Rewrite the listing below as a numbered list with one item per line, skipping any blank lines and omitting the pictures from your answer.
----- DATASET CONTENT
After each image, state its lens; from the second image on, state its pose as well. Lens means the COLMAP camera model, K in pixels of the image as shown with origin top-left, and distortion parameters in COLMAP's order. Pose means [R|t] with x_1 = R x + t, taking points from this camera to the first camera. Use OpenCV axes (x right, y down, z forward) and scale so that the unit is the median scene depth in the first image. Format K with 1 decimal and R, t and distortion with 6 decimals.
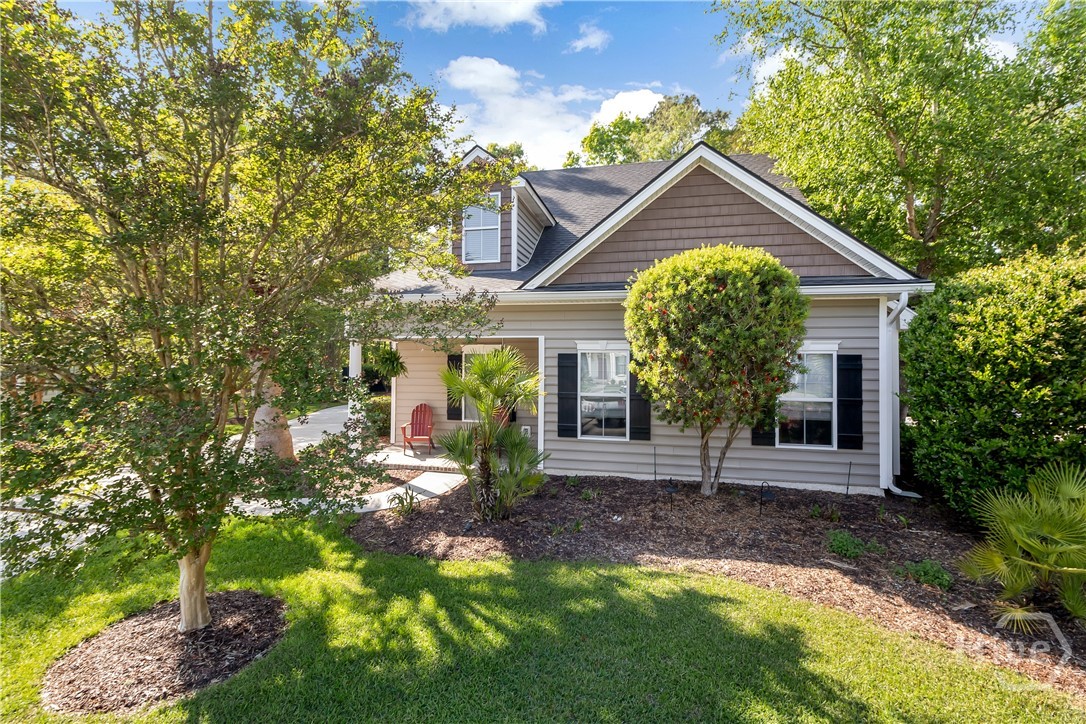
lens RADIAL K [[508.2, 0, 549.7], [0, 508.2, 362.2], [0, 0, 1]] dist [0.002873, 0.000369]
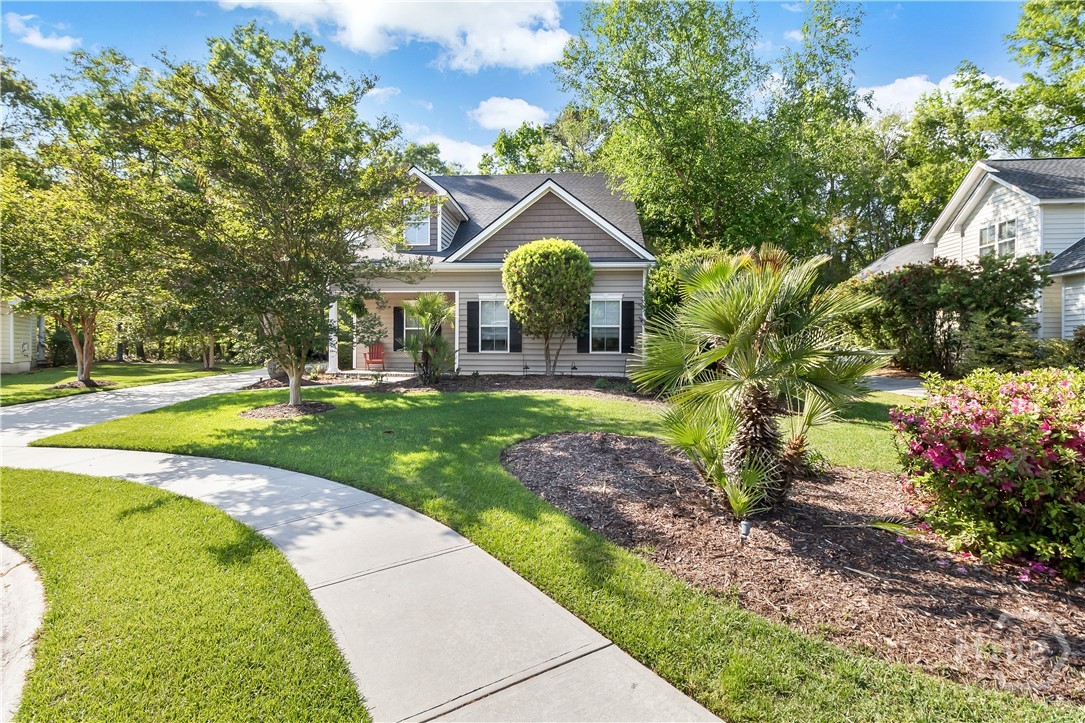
lens RADIAL K [[507.8, 0, 538.4], [0, 507.8, 356.4], [0, 0, 1]] dist [0.002873, 0.000369]
pose [[0.991445, -0.001756, 0.130511, 0.031599], [-0.000201, 0.999888, 0.014981, 0.143096], [-0.130523, -0.014879, 0.991334, -0.696831]]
----------
* [RESPONSE TO THE TASK]:
1. After each image, state its lens; from the second image on, state its pose as well. Lens means the COLMAP camera model, K in pixels of the image as shown with origin top-left, and distortion parameters in COLMAP's order. Pose means [R|t] with x_1 = R x + t, taking points from this camera to the first camera. Use OpenCV axes (x right, y down, z forward) and scale so that the unit is the median scene depth in the first image. Format K with 1 decimal and R, t and distortion with 6 decimals.
2. lens RADIAL K [[508.2, 0, 549.7], [0, 508.2, 362.2], [0, 0, 1]] dist [0.002873, 0.000369]
3. lens RADIAL K [[507.8, 0, 538.4], [0, 507.8, 356.4], [0, 0, 1]] dist [0.002873, 0.000369]
4. pose [[0.991445, -0.001756, 0.130511, 0.031599], [-0.000201, 0.999888, 0.014981, 0.143096], [-0.130523, -0.014879, 0.991334, -0.696831]]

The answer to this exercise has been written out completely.